То была ведь тоже охота, если подумать. Только в ней таким как Вилланд уготавливалась роль добычи. Становиться же для кого-то добычей охотник не собирался.

Хотя, конечно, правил без исключений не бывает. И в своем случае, разворошив память, Вилланд мог это признать.

А отвлек от сердитых мыслей идущего по коридору охотника… голос — тихий, приятный, ласковый. Девичий. И смутно знакомый. Он звучал совсем рядом, из-за первого же показавшегося поворота… пел какую-то песню. Невзначай прислушавшись, Вилланд даже смог различить слова. И опешил от неожиданности.

«Ой-ли-ло, скотинку я растила, ой-ли-ло, коровушку доила, — напевал голос, — коровушку доила, молочка налила. Ой-ли-ло, я молочка налила…»

Подобных песен охотник в своей бродяжьей жизни наслушался.
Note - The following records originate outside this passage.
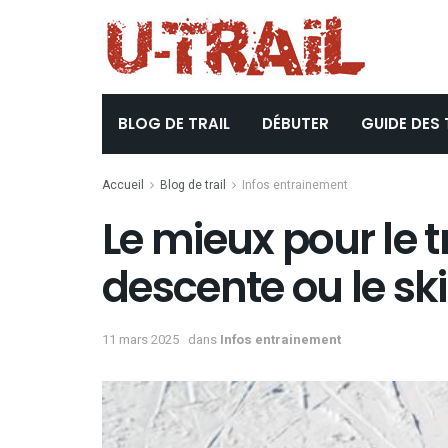
BLOG DE TRAIL
DÉBUTER
GUIDE DES 
Accueil
Blog de trail
Infos entrainement
Le mieux pour le tra
descente ou le sk
11 mars 2025
dans
Infos entrainement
Их пели крестьянские женщины, особенно девушки, подбадривая себя и друг дружку в каждодневном нелегком труде. Незамысловатые фразы, повторяющиеся слова — лично Вилланду они казались похожими на заклинания или на молитвы. Вероятно, они и были молитвами в те далекие и темные времена, когда вера в Хранителя еще не пришла на земли Фьеркронена.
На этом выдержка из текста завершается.